(Records shown)

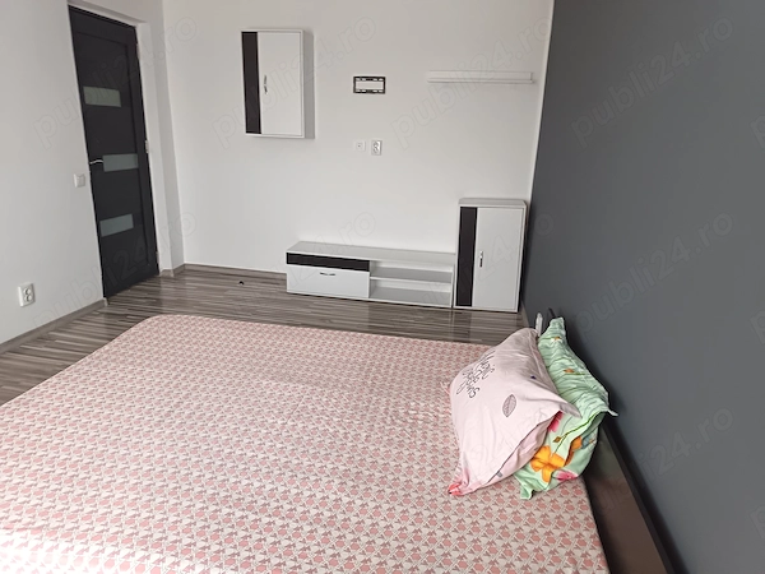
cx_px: 382
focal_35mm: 24
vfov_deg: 56.8
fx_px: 530
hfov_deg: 71.6
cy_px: 287
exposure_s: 1/100
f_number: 1.75
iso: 1142
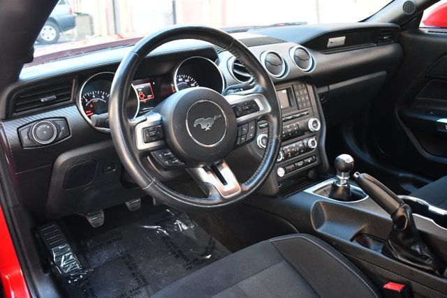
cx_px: 224
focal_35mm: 30
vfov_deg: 43.6
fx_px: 373
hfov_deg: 61.9
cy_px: 149
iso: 1800
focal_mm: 20
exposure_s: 1/125
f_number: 3.8
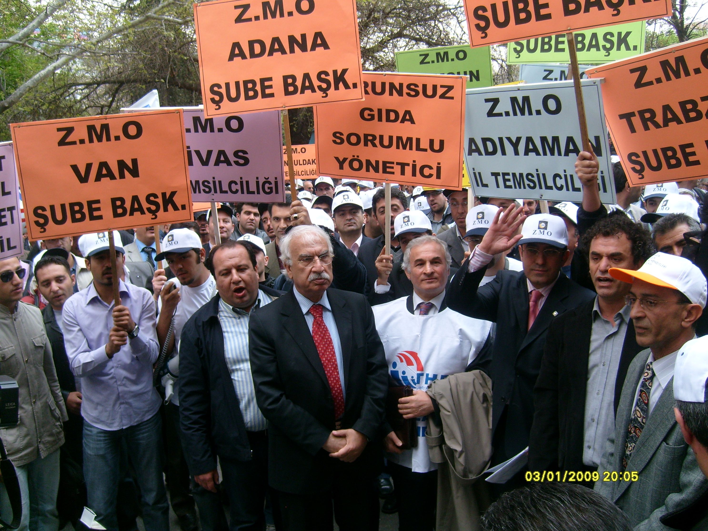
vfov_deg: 40.7
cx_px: 354
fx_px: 716
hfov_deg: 52.6
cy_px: 266
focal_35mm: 35
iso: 80
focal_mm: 5.8
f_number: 2.8
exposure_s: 1/250
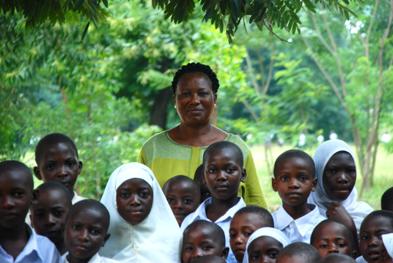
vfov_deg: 7.6
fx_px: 1967
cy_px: 132
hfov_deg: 11.4
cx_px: 196
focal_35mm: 180
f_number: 5.6
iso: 400
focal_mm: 120
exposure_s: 1/80
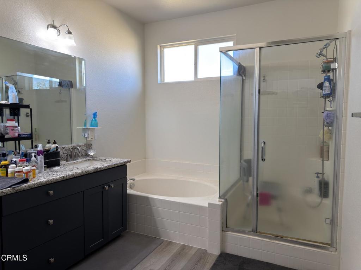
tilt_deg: -4.1
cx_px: 180
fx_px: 250
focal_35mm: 24
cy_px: 135
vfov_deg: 56.8
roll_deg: -0.2
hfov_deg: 71.6
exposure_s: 1/120
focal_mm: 6.76
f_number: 1.78
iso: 80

(End Records shown)

**What you need to do**.
Retype the material above exactly, images excluded.

**Task response**.
cx_px: 382
focal_35mm: 24
vfov_deg: 56.8
fx_px: 530
hfov_deg: 71.6
cy_px: 287
exposure_s: 1/100
f_number: 1.75
iso: 1142
cx_px: 224
focal_35mm: 30
vfov_deg: 43.6
fx_px: 373
hfov_deg: 61.9
cy_px: 149
iso: 1800
focal_mm: 20
exposure_s: 1/125
f_number: 3.8
vfov_deg: 40.7
cx_px: 354
fx_px: 716
hfov_deg: 52.6
cy_px: 266
focal_35mm: 35
iso: 80
focal_mm: 5.8
f_number: 2.8
exposure_s: 1/250
vfov_deg: 7.6
fx_px: 1967
cy_px: 132
hfov_deg: 11.4
cx_px: 196
focal_35mm: 180
f_number: 5.6
iso: 400
focal_mm: 120
exposure_s: 1/80
tilt_deg: -4.1
cx_px: 180
fx_px: 250
focal_35mm: 24
cy_px: 135
vfov_deg: 56.8
roll_deg: -0.2
hfov_deg: 71.6
exposure_s: 1/120
focal_mm: 6.76
f_number: 1.78
iso: 80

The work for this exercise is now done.